By Laura Beach
NEW YORK CITY — The Wunsch Americana Foundation has named Brock Jobe and Leroy Graves the 2017 recipients of the Eric M. Wunsch Award for Excellence in the American Arts. The winners will be honored at a reception at Christie’s Rockefeller Center at 5:30 pm on Wednesday, January 18, during Americana Week in New York. The award, bestowed annually, honors the memory of Martin Wunsch, a collector of American decorative arts and Old Masters paintings.
Jobe, a scholar, curator and longtime instructor in Winterthur Museum’s Program in American Material Culture, and Graves, a conservator of historic upholstery at Colonial Williamsburg, are known for their mentorship of younger colleagues. Both men exemplify the commitment to community that characterized foundation founder Martin Wunsch, who liked to create opportunities for scholars and collectors to assemble in settings conducive to intellectual exchange.
Speaking to Antiques and The Arts Weekly, foundation president Peter Wunsch said he was struck by the warmth, sincerity and humility of the honorees, both of whom have large and devoted public followings.
Called the man with the “million-dollar hands,” Graves, who joined Colonial Williamsburg in 1967, worked as an art handler before being named to the museum’s fledgling conservation department in 1984. He is a widely recognized authority on upholstery conservation and is the author of the 2015 book Early Seating Upholstery: Reading the Evidence.
Jobe retired from a full-time position as Winterthur’s professor of American Decorative Arts in 2015 after 22 years with the museum.
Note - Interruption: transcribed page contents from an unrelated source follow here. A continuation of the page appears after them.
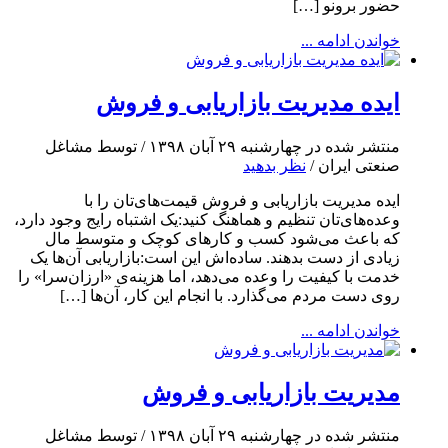
حضور برونو […]
خواندن ادامه ...
ایده مدیریت بازاریابی و فروش
منتشر شده در چهارشنبه ۲۹ آبان ۱۳۹۸ / توسط مشاغل
صنعتی ایران /
نظر بدهید
ایده مدیریت بازاریابی و فروش قیمت‌های‌تان را با
وعده‌های‌تان تنظیم و هماهنگ کنید:یک اشتباه رایج وجود دارد،
که باعث می‌شود کسب و کارهای کوچک و متوسط مال
زیادی از دست بدهند. ساده‌اش این است:بازاریابی آن‌ها یک
خدمت با کیفیت را وعده می‌دهد، اما هزینه‌ی «ارزان‌سرا» را
روی دست مردم می‌گذارد. با انجام این کار، آن‌ها […]
خواندن ادامه ...
مدیریت بازاریابی و فروش
منتشر شده در چهارشنبه ۲۹ آبان ۱۳۹۸ / توسط مشاغل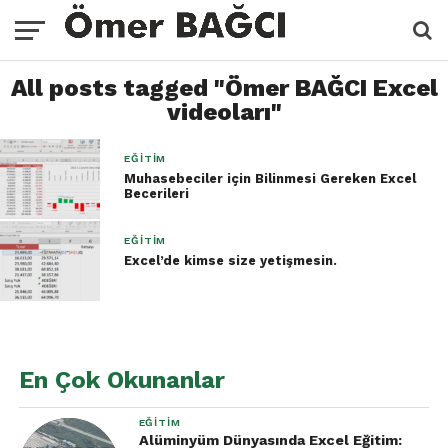
All posts tagged "Ömer BAĞCI Excel
videoları"
EĞITIM
Muhasebeciler için Bilinmesi Gereken Excel
Becerileri
EĞITIM
Excel’de kimse size yetişmesin.
En Çok Okunanlar
EĞITIM
Alüminyüm Dünyasında Excel Eğitim: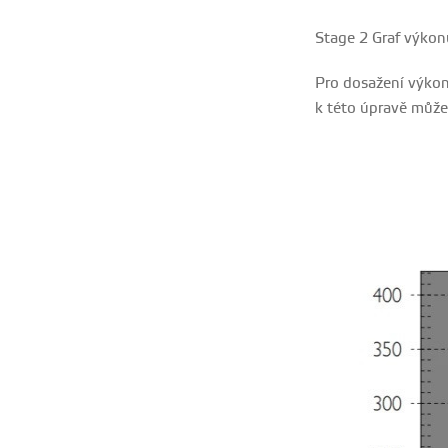
Stage 2 Graf výkon
Pro dosažení výko
k této úpravě můžet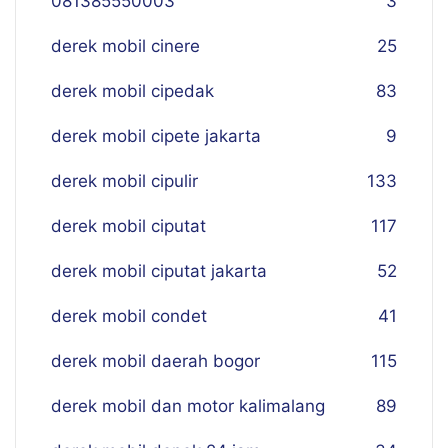
081385550003
3
derek mobil cinere
25
derek mobil cipedak
83
derek mobil cipete jakarta
9
derek mobil cipulir
133
derek mobil ciputat
117
derek mobil ciputat jakarta
52
derek mobil condet
41
derek mobil daerah bogor
115
derek mobil dan motor kalimalang
89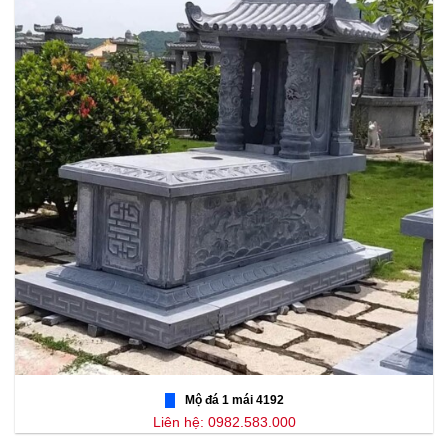
Mộ đá 1 mái 4192
Liên hệ: 0982.583.000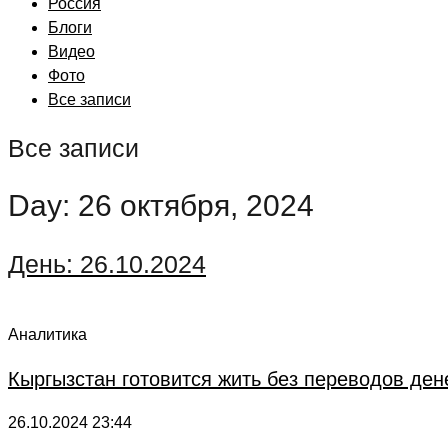
Россия
Блоги
Видео
Фото
Все записи
Все записи
Day: 26 октября, 2024
День:
26.10.2024
Аналитика
Кыргызстан готовится жить без переводов дене
26.10.2024
23:44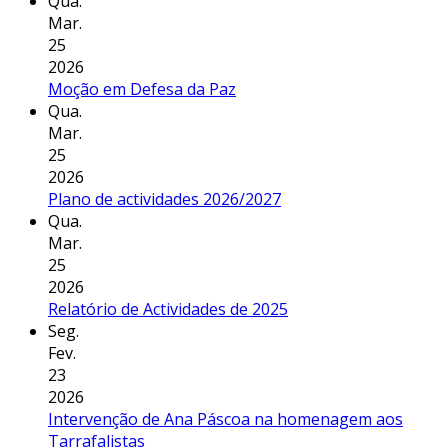
Qua.
Mar.
25
2026
Moção em Defesa da Paz
Qua.
Mar.
25
2026
Plano de actividades 2026/2027
Qua.
Mar.
25
2026
Relatório de Actividades de 2025
Seg.
Fev.
23
2026
Intervenção de Ana Páscoa na homenagem aos
Tarrafalistas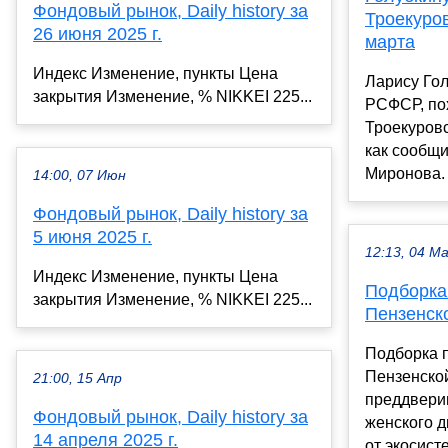
Фондовый рынок, Daily history за
Троекуро
26 июня 2025 г.
марта
Индекс Изменение, пункты Цена
Ларису Гол
закрытия Изменение, % NIKKEI 225...
РСФСР, по
Троекуров
как сообщ
Миронова.
14:00, 07 Июн
Фондовый рынок, Daily history за
5 июня 2025 г.
12:13, 04 М
Индекс Изменение, пункты Цена
Подборка
закрытия Изменение, % NIKKEI 225...
Пензенско
Подборка 
Пензенской
21:00, 15 Апр
преддвери
Фондовый рынок, Daily history за
женского д
14 апреля 2025 г.
от экосист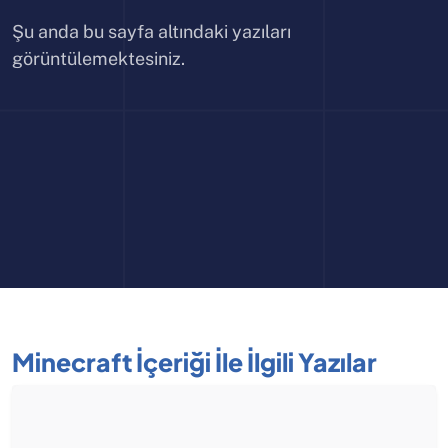
Şu anda bu sayfa altındaki yazıları
görüntülemektesiniz.
Minecraft İçeriği İle İlgili Yazılar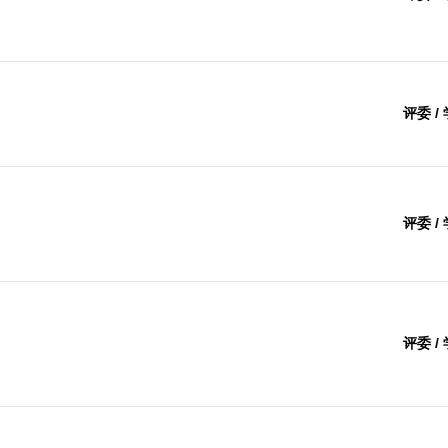
评委 /
评委 /
评委 /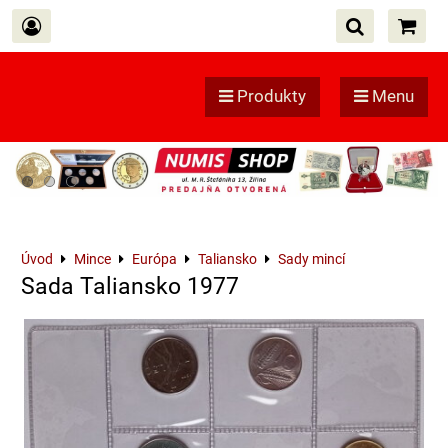
Produkty
Menu
Úvod
Mince
Európa
Taliansko
Sady mincí
Sada Taliansko 1977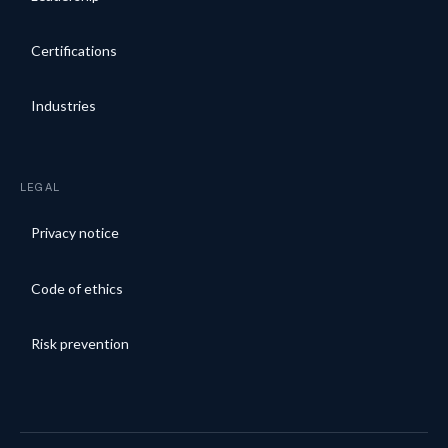
Certifications
Industries
LEGAL
Privacy notice
Code of ethics
Risk prevention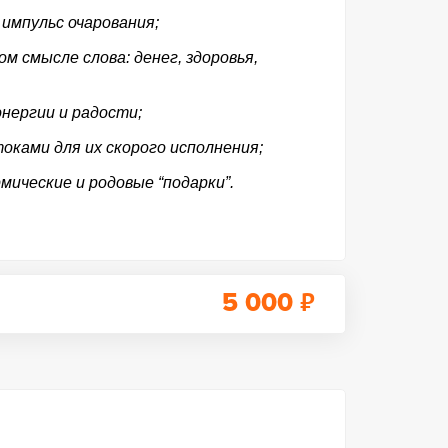
импульс очарования;
м смысле слова: денег, здоровья,
нергии и радости;
оками для их скорого исполнения;
рмические и родовые “подарки”.
₽
5 000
He is currently collaborating with Christie Jackson, a former student, and the dealer Clark Pearce on a book on Massachusetts cabinetmaker Nathan Lombard. Jobe led the Four Centuries of Massachusetts Furniture project, a collaboration of 11 cultural institutions that resulted in a series of related exhibitions and programs in 2013 and 2014. He is editing a companion publication on the subject with Gerald W.R Ward. Jobe began his career at the Museum of Fine Arts, Boston, before working at Colonial Williamsburg and Historic New England. His best-known books are Portsmouth Furniture: Masterworks from the New Hampshire Seacoast and Harbor & Home: Furniture of Southeastern Massachusetts, 1710–1850.
“I am especially pleased to join Leroy Graves as a co-recipient of the Wunsch Award. I have known Leroy since 1975 and have enormous admiration for his skill, knowledge and kind and generous spirit. It will be an honor to join him at the award ceremony,” Jobe said.
Directed by Peter Wunsch and his sons, Eric and Noah, the Wunsch Americana Foundation funds educational and preservation initiatives in the American arts. Objects from the Wunsch Collection are displayed at partner museums and institutions around the country.
Past recipients of the Eric M. Wunsch Award for Excellence in the American Arts are Patricia E. Kane, Linda H. Kaufman and the late George M. Kaufman, Richard H. Jenrette, Chipstone Foundation, Arnold Lehman, Morrison H. Heckscher and Peter M. Kenny.